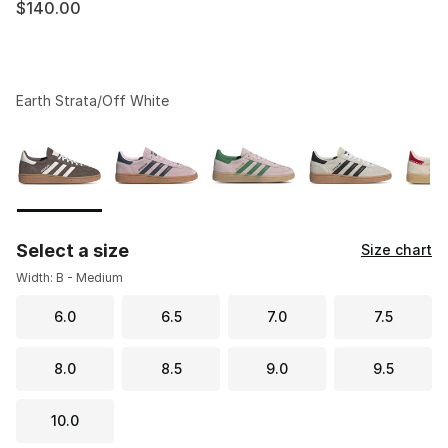
$140.00
Earth Strata/Off White
Please select a style
*
Page 1 of 1 displaying 1 to 10 of 10 colors
Select a size
Size chart
Width: B - Medium
6.0
6.5
7.0
7.5
8.0
8.5
9.0
9.5
10.0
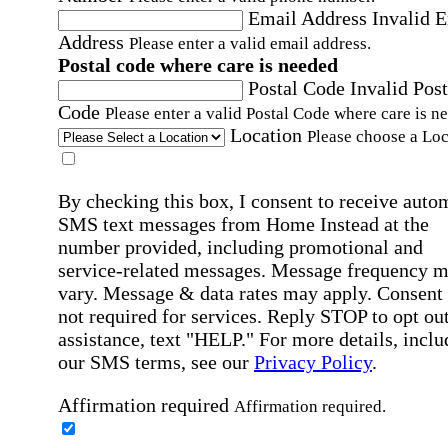
Email Address
Invalid 
Address
Please enter a valid email address.
Postal code where care is needed
Postal Code
Invalid Post
Code
Please enter a valid Postal Code where care is n
Location
Please choose a Loc
By checking this box, I consent to receive auto
SMS text messages from Home Instead at the
number provided, including promotional and
service-related messages. Message frequency 
vary. Message & data rates may apply. Consent 
not required for services. Reply STOP to opt out
assistance, text "HELP." For more details, inclu
our SMS terms, see our
Privacy Policy
.
Affirmation required
Affirmation required.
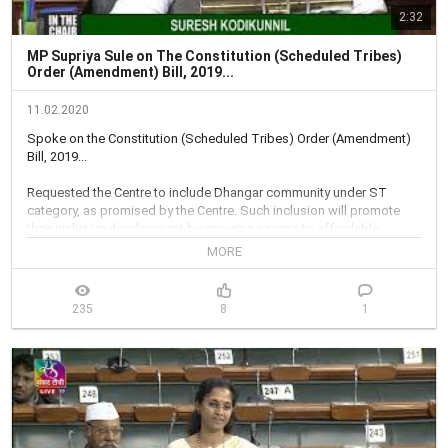
2:32
MP Supriya Sule on The Constitution (Scheduled Tribes)
Order (Amendment) Bill, 2019...
11.02.2020
Spoke on the Constitution (Scheduled Tribes) Order (Amendment) 
Bill, 2019...

Requested the Centre to include Dhangar community under ST 
category, as promised by the Centre. Such inclusion will promote 
their inclusive development by ensuring access to affordable 
education...

MORE
Recommended Centre to bring about an integrated Bill for 
comprehensive development of STs, and inclusion of all scheduled 
235
8
1
tribes in the ST List, instead of piecemeal efforts...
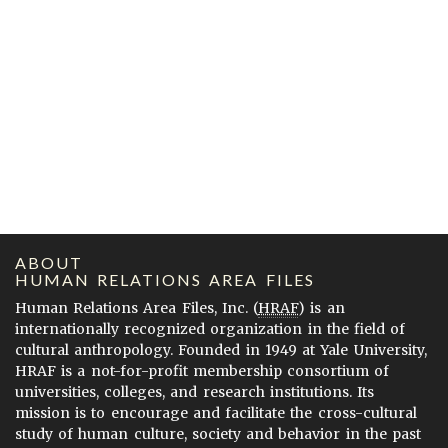
ABOUT
HUMAN RELATIONS AREA FILES
Human Relations Area Files, Inc. (
HRAF
) is an
internationally recognized organization in the field of
cultural anthropology. Founded in 1949 at Yale University,
HRAF is a not-for-profit membership consortium of
universities, colleges, and research institutions. Its
mission is to encourage and facilitate the cross-cultural
study of human culture, society and behavior in the past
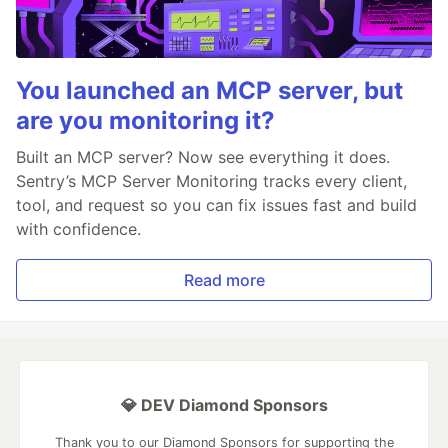
You launched an MCP server, but
are you monitoring it?
Built an MCP server? Now see everything it does.
Sentry’s MCP Server Monitoring tracks every client,
tool, and request so you can fix issues fast and build
with confidence.
Read more
💎 DEV Diamond Sponsors
Thank you to our Diamond Sponsors for supporting the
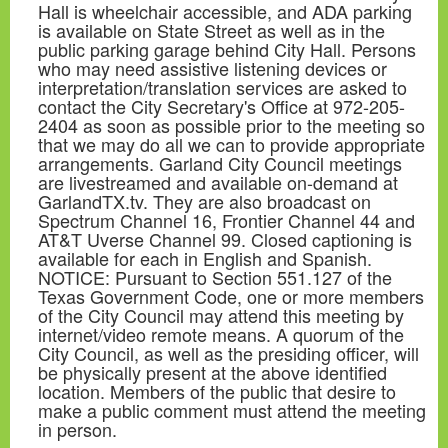
Hall is wheelchair accessible, and ADA parking
is available on State Street as well as in the
public parking garage behind City Hall. Persons
who may need assistive listening devices or
interpretation/translation services are asked to
contact the City Secretary's Office at 972-205-
2404 as soon as possible prior to the meeting so
that we may do all we can to provide appropriate
arrangements. Garland City Council meetings
are livestreamed and available on-demand at
GarlandTX.tv. They are also broadcast on
Spectrum Channel 16, Frontier Channel 44 and
AT&T Uverse Channel 99. Closed captioning is
available for each in English and Spanish.
NOTICE: Pursuant to Section 551.127 of the
Texas Government Code, one or more members
of the City Council may attend this meeting by
internet/video remote means. A quorum of the
City Council, as well as the presiding officer, will
be physically present at the above identified
location. Members of the public that desire to
make a public comment must attend the meeting
in person.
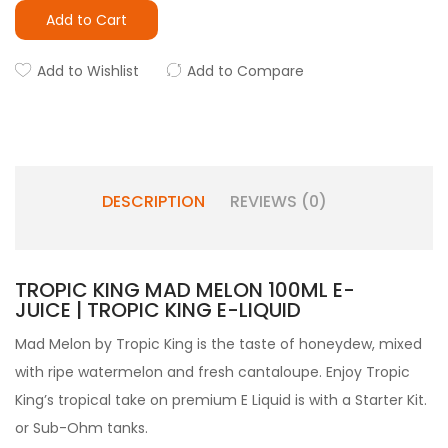
Add to Cart
Add to Wishlist
Add to Compare
DESCRIPTION
REVIEWS (0)
TROPIC KING MAD MELON 100ML E-
JUICE | TROPIC KING E-LIQUID
Mad Melon by
Tropic King is the taste of honeydew, mixed
with ripe watermelon and fresh cantaloupe. Enjoy Tropic
King’s tropical take on premium
E Liquid is with a Starter Kit.
or
Sub-Ohm tanks.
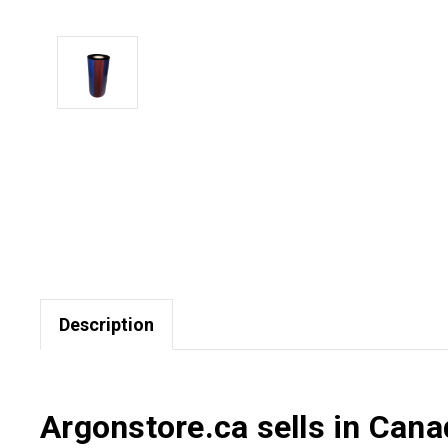
Description
Argonstore.ca sells in Can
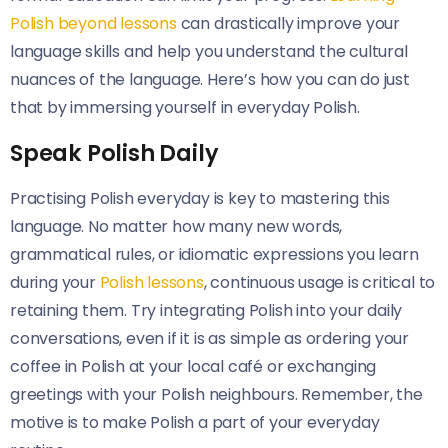
Polish beyond lessons
can drastically improve your
language skills and help you understand the cultural
nuances of the language. Here’s how you can do just
that by immersing yourself in everyday Polish.
Speak Polish Daily
Practising Polish everyday is key to mastering this
language. No matter how many new words,
grammatical rules, or idiomatic expressions you learn
during your
Polish lessons
, continuous usage is critical to
retaining them. Try integrating Polish into your daily
conversations, even if it is as simple as ordering your
coffee in Polish at your local café or exchanging
greetings with your Polish neighbours. Remember, the
motive is to make Polish a part of your everyday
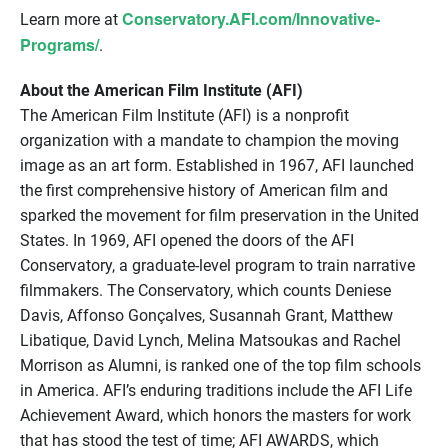
Conservatory.AFI.com/Innovative-
Learn more at
Programs/
.
About the American Film Institute (AFI)
The American Film Institute (AFI) is a nonprofit
organization with a mandate to champion the moving
image as an art form. Established in 1967, AFI launched
the first comprehensive history of American film and
sparked the movement for film preservation in the United
States. In 1969, AFI opened the doors of the AFI
Conservatory, a graduate-level program to train narrative
filmmakers. The Conservatory, which counts Deniese
Davis, Affonso Gonçalves, Susannah Grant, Matthew
Libatique, David Lynch, Melina Matsoukas and Rachel
Morrison as Alumni, is ranked one of the top film schools
in America. AFI’s enduring traditions include the AFI Life
Achievement Award, which honors the masters for work
that has stood the test of time; AFI AWARDS, which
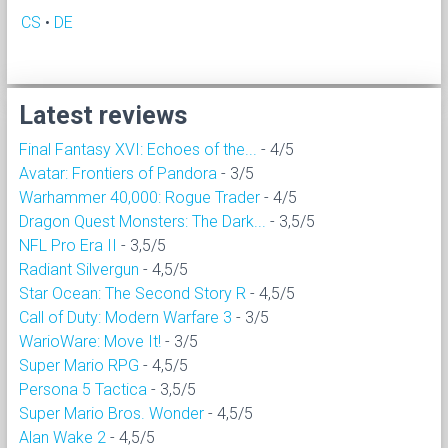
CS
•
DE
Latest reviews
Final Fantasy XVI: Echoes of the...
- 4/5
Avatar: Frontiers of Pandora
- 3/5
Warhammer 40,000: Rogue Trader
- 4/5
Dragon Quest Monsters: The Dark...
- 3,5/5
NFL Pro Era II
- 3,5/5
Radiant Silvergun
- 4,5/5
Star Ocean: The Second Story R
- 4,5/5
Call of Duty: Modern Warfare 3
- 3/5
WarioWare: Move It!
- 3/5
Super Mario RPG
- 4,5/5
Persona 5 Tactica
- 3,5/5
Super Mario Bros. Wonder
- 4,5/5
Alan Wake 2
- 4,5/5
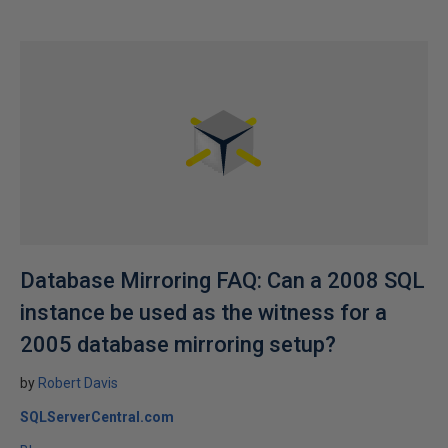
Database Mirroring FAQ: Can a 2008 SQL
instance be used as the witness for a
2005 database mirroring setup?
by
Robert Davis
SQLServerCentral.com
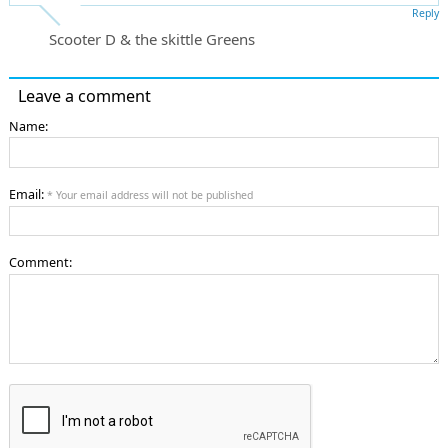
Reply
Scooter D & the skittle Greens
Leave a comment
Name:
Email:
* Your email address will not be published
Comment:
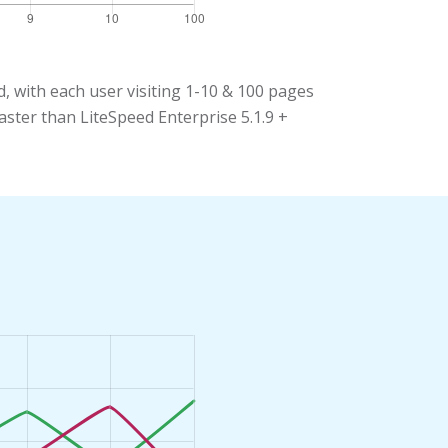
 with each user visiting 1-10 & 100 pages
aster than LiteSpeed Enterprise 5.1.9 +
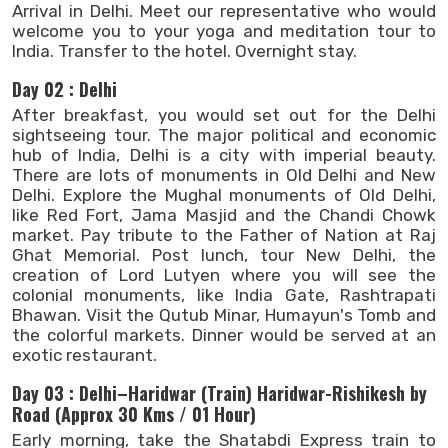
Arrival in Delhi. Meet our representative who would
welcome you to your yoga and meditation tour to
India. Transfer to the hotel. Overnight stay.
Day 02 : Delhi
After breakfast, you would set out for the Delhi
sightseeing tour. The major political and economic
hub of India, Delhi is a city with imperial beauty.
There are lots of monuments in Old Delhi and New
Delhi. Explore the Mughal monuments of Old Delhi,
like Red Fort, Jama Masjid and the Chandi Chowk
market. Pay tribute to the Father of Nation at Raj
Ghat Memorial. Post lunch, tour New Delhi, the
creation of Lord Lutyen where you will see the
colonial monuments, like India Gate, Rashtrapati
Bhawan. Visit the Qutub Minar, Humayun's Tomb and
the colorful markets. Dinner would be served at an
exotic restaurant.
Day 03 : Delhi–Haridwar (Train) Haridwar-Rishikesh by
Road (Approx 30 Kms / 01 Hour)
Early morning, take the Shatabdi Express train to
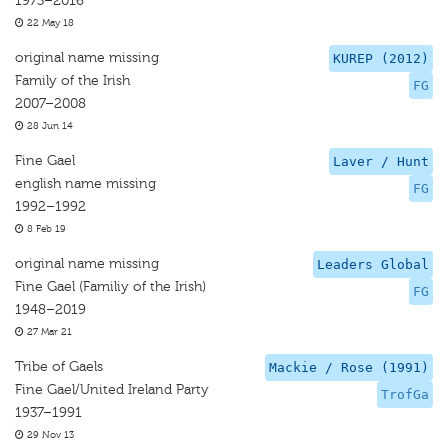
1973–2016
22 May 18
original name missing
KUREP (2012)
Family of the Irish
FG
2007–2008
28 Jun 14
Fine Gael
Laver / Hunt
english name missing
FG
1992–1992
8 Feb 19
original name missing
Leaders Global
Fine Gael (Familiy of the Irish)
FG
1948–2019
27 Mar 21
Tribe of Gaels
Mackie / Rose (1991)
Fine Gael/United Ireland Party
TrofGa
1937–1991
29 Nov 13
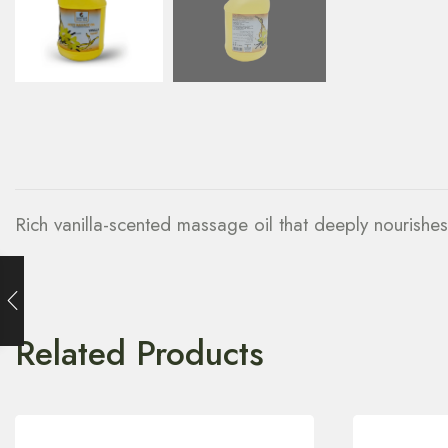
Rich vanilla-scented massage oil that deeply nourishe
Related Products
------
▶ [Aim of the task] Only the lines above starting at the one containing "creation of Lord" and ending at the one containing "Day 03 : Delhi–Haridwar", both included, are to be returned, exactly as they read.

▶ [Exercise solution]
creation of Lord Lutyen where you will see the
colonial monuments, like India Gate, Rashtrapati
Bhawan. Visit the Qutub Minar, Humayun's Tomb and
the colorful markets. Dinner would be served at an
exotic restaurant.
Day 03 : Delhi–Haridwar (Train) Haridwar-Rishikesh by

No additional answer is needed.